El último de los pilares de la obra es el humor, procedente de rincones insospechados, de lugares poco comunes y alianzas inéditas entre los conceptos o las cosas. Se halla en las descripciones de lugares y de personajes, en el uso del lenguaje. Un humor elegante, siempre tamizado por esa visión Galdosiana del día a día, retratos de gran profundidad psicológica, como se advierte en el siguiente fragmento de Los antagónicos: Si lo que le estoy contando es uno de aquellos relatos de animales, casi siempre perros, que yacen con dueñas algo pasadas de liberalidad, me advierte: «No sigas que al final te enculo»…

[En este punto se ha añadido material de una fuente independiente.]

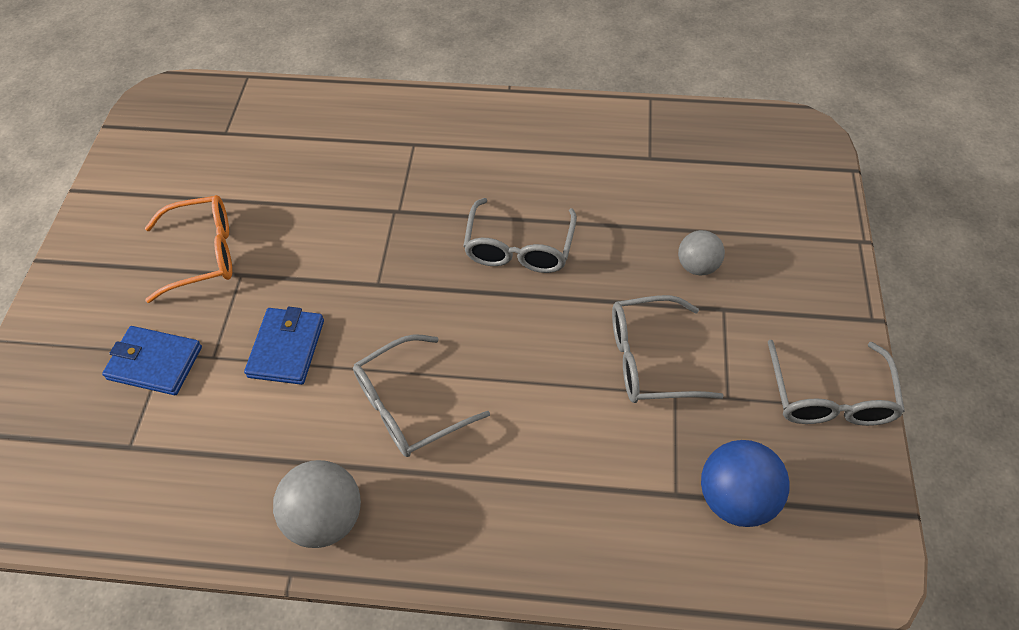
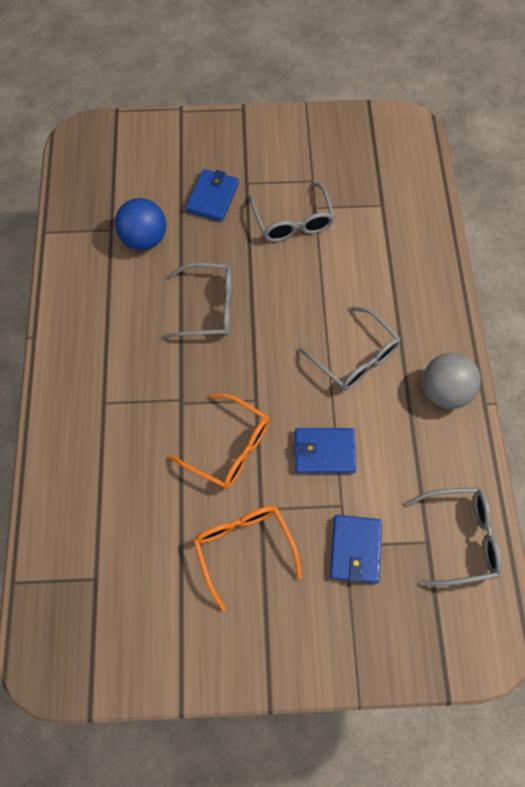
camera: 100 degrees left, 10 degrees up
(324, 252) = (229, 448): none -> orange glasses
(697, 266) = (212, 197): grey ball -> blue wallet
(735, 498) = (377, 177): blue ball -> blue ball (144, 239)
(829, 397) = (303, 132): grey glasses -> grey glasses (461, 538)

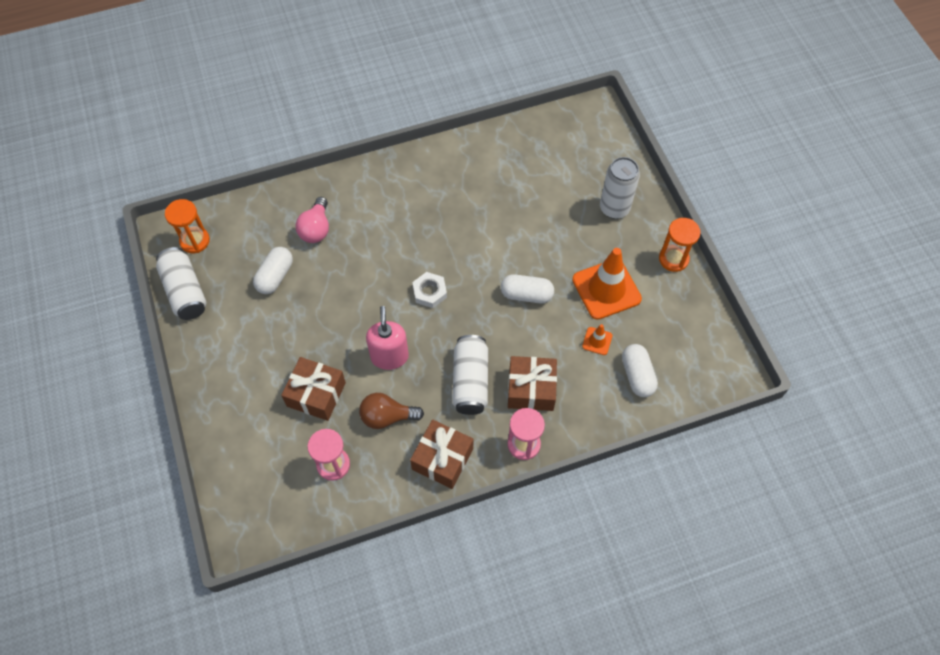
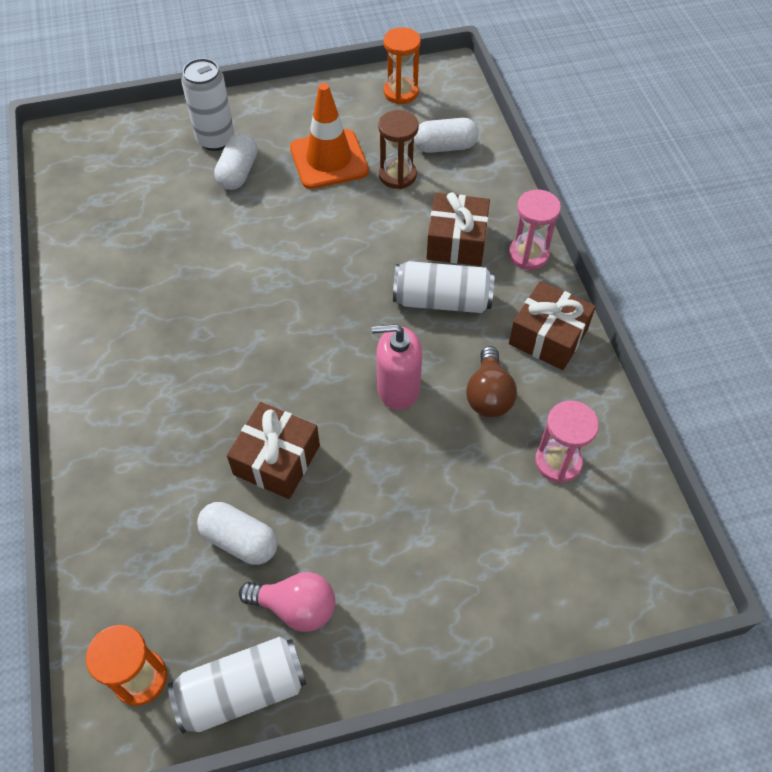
camera: 85 degrees left, 5 degrees down
(316, 229) = (163, 479): pink light bulb -> pink light bulb (296, 607)
(316, 394) = (450, 482): brown gift -> brown gift (277, 460)
(430, 292) = (303, 336): white nut -> none
(526, 295) = (324, 234): white capsule -> white capsule (238, 172)
(597, 341) = (397, 175): orange traffic cone -> brown hourglass
(673, 259) = (298, 99): orange hourglass -> orange hourglass (401, 92)

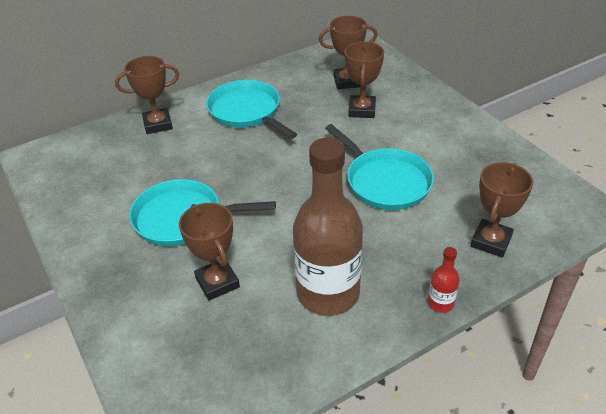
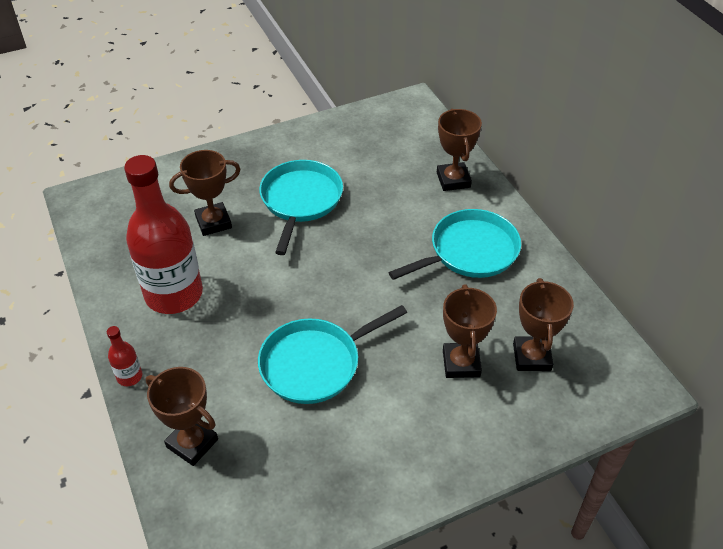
camera: 95 degrees right, 5 degrees up
(328, 293) = (174, 294): brown bottle -> red bottle
(362, 110) = (461, 363): brown trophy -> brown trophy turned 75 degrees clockwise

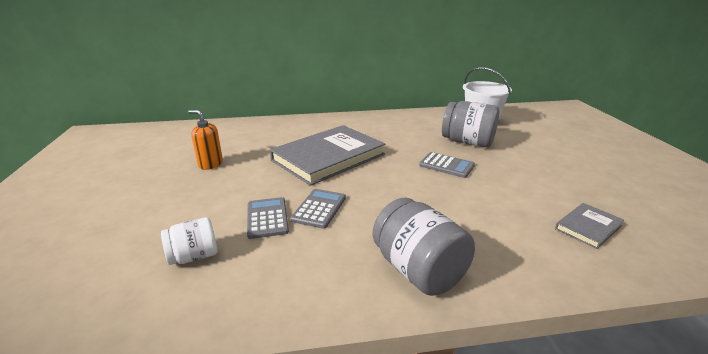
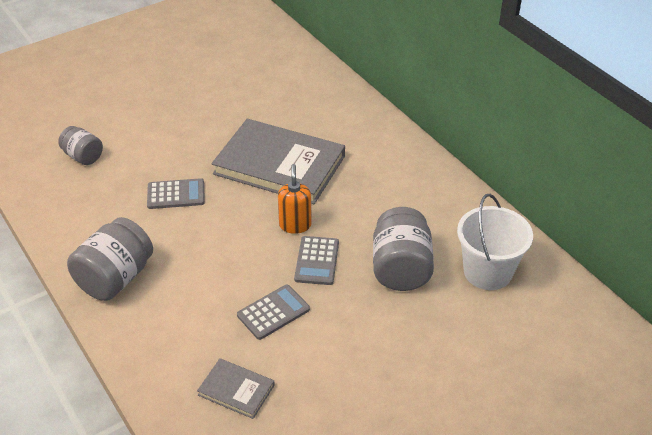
camera: 65 degrees right, 15 degrees up
(194, 256) = (83, 156): white jar -> grey jar
(210, 164) = (217, 96): orange soap dispenser -> orange soap dispenser (295, 225)
(267, 218) = (147, 170): grey calculator -> grey calculator (273, 312)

Fernández León realiza, además, gran cantidad de afirmaciones universales, sentencias rotundas que rubrican el discurso como la firma de un viejo sabio, un viejo antiquísimo por el que hablara la voz de la experiencia. Así, dice A veces no sabemos que amamos a alguien hasta que lo hemos perdido, o El amor muchas veces se nutre de la ausencia, o Todos los grandes proyectos nacen de una necesidad individual, o En el objeto más básico se esconde un tirano con vocación de asesino, o La creación es el don humano que nos convierte en dioses, o esa alegría incómoda de los ingenuos, de los que no se dan jamás por aludidos.
Me gustaría terminar destacando al narrador de De sótanos y azoteas, un niño que se niega a entrar en el juego, al igual que el personaje de Paul Newman en La leyenda del indomable cuando le explica al jefe de los guardias de la penitenciaría que hay personas que no quieren comprender. Que hay niños que dibujan falos en los exámenes porque el sistema educativo y las normas de corrección social y toda la mentira en la que se basa este artificio que llamamos progreso les suda la polla. Así de simple. Se la trae floja. Les toca los cojones. Les importa una mierda, en definitiva, porque lo verdaderamente importante para él –y para Juan Carlos- es la solidaridad, el amor, los buenos sentimientos, lo genuino. Y el resto le da bastante igual, porque en realidad no es más que un embeleco, un artificio, un asunto sin sustancia al lado del barro del que todos provenimos. Y es que la palabra barrio se parece demasiado a barro para no entender esta verdad y para no comprender a los que no quieren entender otra verdad.
Y creo que nadie puede echárselo en cara.